YOUR TASKS:
a. Answer these questions from the library blog post about reading choices:
(i) Which earlier review led to this post?
(ii) To whom can readers hand their written thoughts?
(iii) Who wrote the post?
b. Write the next part of the library blog post about reading choices, picking up right after its final line.

DOCUMENT SECTION:

So the previous review for 20th Century Ghosts made me think about something. I've thought a lot about what I read and why I read what I read and what I don't read and why I don't read what I don't read. Now I want to know. What do you read? Why do you read what you read? What don't you read? Why don't you read what you don't read? How do you choose the books you read? You can respond by posting a comment directly to the blog by clicking on 'post comment' below or you can jot your thoughts down in a few sentences on a piece of paper and hand it to the person at the circulation desk the next time you visit the Matthews Library. Who knows, maybe what you write will end up here on the blog. For that reason, you may sign your name to your comments when you hand them in at the desk, but you don't have to because you can also do it anonymously if you wish.

I can't wait to read what you have to say, and I look forward to hearing from you! Don't be shy. We're all friendly here at the library, and we love books as much as you do.

--Written by Ms. Angie


Rosetta Stone said…
Hi Ms Angie!

DATA SEGMENT:
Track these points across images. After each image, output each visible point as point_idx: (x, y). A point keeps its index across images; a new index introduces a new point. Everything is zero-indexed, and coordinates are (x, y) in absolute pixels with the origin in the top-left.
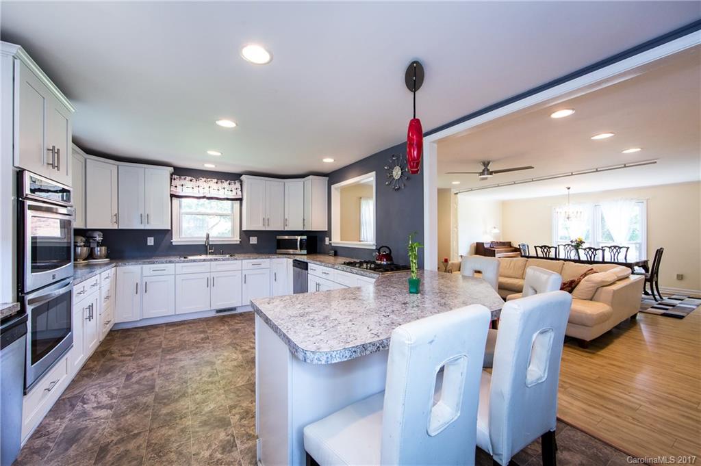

ANSWERS FOR THIS EXERCISE:
a.
(i) The previous review for 20th Century Ghosts.
(ii) To the person at the circulation desk at the Matthews Library.
(iii) Ms. Angie.

b.
I read about 4 books a week so I guess you could say reading is my favorite hobby. I'm glad you asked your readers these questions and I'm going to attempt to answer some of them, at least in part. First of all, I like fiction as much as I like non-fiction, as long as the story it tells is riveting. Perhaps herein lies the answer to your question. I read what I read because I want to identify with the heroine, or in the case of non-fiction, with the woman who "went down in history." While I read about the lives of other characters, real or imagined, I like to discover that I am inately more LIKE that character than UNLIKE the character. I want to recognize my sameness and minimize my differences. In other words, I read everything that I read, to help me find what I hope are my strengths. (If there is a genre I tend to avoid, it would be horror, because in reading it I would have to come face to face with all my fears, and I don't trust that the outcome of a horror story would help me learn to overcome those fears). So I guess I read what I read to reassure myself. Because by reading about other people's lives; their joys and sorrows, trials and tribulations, triumphs and defeats;only then do I feel deeply and truly connected to the other members of the human race.